Exercise goal:
Filter the data below, keeping only lines that contain "boot".

Records for the exercise:
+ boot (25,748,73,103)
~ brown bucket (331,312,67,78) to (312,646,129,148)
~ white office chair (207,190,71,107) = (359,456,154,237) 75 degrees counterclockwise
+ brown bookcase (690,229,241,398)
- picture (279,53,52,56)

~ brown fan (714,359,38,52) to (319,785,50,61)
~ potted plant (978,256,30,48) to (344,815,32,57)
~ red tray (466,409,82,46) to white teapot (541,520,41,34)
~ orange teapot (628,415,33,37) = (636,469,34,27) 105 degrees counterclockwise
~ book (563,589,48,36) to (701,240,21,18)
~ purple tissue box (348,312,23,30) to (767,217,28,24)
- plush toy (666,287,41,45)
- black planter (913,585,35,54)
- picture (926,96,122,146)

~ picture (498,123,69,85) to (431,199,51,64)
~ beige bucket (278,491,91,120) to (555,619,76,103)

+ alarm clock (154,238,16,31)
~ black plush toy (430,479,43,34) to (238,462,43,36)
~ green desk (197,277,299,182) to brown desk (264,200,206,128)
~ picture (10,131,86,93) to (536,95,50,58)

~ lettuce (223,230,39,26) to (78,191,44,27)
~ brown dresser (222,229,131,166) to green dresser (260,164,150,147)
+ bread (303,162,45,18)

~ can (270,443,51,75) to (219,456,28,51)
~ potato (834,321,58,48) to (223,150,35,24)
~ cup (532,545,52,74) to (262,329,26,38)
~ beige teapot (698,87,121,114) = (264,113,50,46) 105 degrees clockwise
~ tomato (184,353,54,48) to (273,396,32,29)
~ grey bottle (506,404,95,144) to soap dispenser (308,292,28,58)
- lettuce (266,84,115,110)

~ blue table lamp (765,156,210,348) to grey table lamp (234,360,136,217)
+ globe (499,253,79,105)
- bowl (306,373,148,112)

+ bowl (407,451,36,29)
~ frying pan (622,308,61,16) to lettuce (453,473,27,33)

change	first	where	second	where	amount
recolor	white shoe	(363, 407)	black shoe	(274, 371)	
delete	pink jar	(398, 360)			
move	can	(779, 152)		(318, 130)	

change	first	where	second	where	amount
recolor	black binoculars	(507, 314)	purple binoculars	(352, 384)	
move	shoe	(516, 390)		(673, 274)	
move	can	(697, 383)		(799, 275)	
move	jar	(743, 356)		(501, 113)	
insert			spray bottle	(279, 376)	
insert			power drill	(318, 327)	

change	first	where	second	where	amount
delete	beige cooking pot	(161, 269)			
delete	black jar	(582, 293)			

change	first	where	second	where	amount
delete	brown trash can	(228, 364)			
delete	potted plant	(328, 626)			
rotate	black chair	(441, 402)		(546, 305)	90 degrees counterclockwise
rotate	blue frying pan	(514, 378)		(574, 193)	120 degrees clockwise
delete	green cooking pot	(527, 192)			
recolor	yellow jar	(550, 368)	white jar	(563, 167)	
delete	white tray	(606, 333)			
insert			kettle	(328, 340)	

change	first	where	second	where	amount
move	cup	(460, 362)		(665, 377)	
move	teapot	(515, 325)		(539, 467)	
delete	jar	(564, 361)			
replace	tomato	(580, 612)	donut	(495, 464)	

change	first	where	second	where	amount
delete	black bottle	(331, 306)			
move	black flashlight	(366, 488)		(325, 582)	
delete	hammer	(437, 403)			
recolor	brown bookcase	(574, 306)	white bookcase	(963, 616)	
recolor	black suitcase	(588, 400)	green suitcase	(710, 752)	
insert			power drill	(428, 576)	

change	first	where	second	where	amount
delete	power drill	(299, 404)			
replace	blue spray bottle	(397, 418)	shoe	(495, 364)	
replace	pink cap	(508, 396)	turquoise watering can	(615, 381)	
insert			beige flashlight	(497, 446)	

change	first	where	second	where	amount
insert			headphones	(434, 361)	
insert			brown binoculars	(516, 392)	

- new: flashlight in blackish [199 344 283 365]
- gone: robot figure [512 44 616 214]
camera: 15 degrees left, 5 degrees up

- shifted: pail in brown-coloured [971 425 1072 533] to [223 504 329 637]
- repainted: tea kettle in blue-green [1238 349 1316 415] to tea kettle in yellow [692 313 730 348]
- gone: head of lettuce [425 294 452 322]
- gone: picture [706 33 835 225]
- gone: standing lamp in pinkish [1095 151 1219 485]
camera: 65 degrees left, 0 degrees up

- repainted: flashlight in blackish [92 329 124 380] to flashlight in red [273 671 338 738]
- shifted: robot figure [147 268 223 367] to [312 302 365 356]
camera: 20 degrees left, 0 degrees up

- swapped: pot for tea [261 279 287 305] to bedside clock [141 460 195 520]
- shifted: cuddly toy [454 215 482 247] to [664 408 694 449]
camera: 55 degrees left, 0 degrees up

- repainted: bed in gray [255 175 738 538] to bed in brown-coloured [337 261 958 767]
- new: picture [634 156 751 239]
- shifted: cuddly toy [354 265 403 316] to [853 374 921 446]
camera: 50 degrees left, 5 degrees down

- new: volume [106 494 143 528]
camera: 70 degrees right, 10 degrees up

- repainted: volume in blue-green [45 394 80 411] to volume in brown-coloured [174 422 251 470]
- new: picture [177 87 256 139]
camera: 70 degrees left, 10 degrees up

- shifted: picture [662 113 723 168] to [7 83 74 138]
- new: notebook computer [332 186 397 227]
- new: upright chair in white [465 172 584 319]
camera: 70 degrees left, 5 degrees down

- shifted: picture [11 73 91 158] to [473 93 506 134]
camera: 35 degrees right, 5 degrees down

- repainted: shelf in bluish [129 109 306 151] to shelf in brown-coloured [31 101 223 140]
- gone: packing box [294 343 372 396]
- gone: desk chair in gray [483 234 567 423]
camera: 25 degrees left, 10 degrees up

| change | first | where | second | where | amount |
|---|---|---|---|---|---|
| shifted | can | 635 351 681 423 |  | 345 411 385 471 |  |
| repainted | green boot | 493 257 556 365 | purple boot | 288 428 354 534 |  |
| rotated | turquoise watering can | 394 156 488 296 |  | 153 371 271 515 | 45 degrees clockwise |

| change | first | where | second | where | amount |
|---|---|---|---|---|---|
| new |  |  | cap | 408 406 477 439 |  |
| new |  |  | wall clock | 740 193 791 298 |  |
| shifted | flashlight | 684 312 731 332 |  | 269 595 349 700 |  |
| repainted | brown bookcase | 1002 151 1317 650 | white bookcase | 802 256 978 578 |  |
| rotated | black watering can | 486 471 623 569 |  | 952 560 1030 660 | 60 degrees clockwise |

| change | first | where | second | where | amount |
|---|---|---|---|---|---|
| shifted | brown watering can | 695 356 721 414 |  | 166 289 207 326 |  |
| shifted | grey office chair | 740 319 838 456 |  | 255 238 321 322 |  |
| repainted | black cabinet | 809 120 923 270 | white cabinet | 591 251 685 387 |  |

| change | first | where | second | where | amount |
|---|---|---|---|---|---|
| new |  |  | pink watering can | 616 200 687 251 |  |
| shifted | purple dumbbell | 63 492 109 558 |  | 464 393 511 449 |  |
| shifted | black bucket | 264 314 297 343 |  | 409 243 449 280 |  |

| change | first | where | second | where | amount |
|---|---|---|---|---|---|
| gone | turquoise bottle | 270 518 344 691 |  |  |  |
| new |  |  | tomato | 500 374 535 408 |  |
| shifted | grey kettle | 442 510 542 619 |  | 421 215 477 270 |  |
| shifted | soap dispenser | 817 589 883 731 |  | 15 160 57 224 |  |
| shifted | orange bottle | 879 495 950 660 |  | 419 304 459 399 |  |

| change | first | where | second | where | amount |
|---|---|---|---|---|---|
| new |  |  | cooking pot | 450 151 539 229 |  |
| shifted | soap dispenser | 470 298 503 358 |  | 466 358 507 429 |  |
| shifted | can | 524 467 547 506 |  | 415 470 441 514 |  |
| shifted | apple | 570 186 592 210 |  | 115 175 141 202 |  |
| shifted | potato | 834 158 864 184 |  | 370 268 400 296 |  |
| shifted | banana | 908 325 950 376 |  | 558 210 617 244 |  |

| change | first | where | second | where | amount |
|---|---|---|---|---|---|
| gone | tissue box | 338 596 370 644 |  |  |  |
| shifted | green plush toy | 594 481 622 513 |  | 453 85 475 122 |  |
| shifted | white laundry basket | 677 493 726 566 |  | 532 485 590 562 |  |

Answer:
+ boot (25,748,73,103)
| repainted | green boot | 493 257 556 365 | purple boot | 288 428 354 534 |  |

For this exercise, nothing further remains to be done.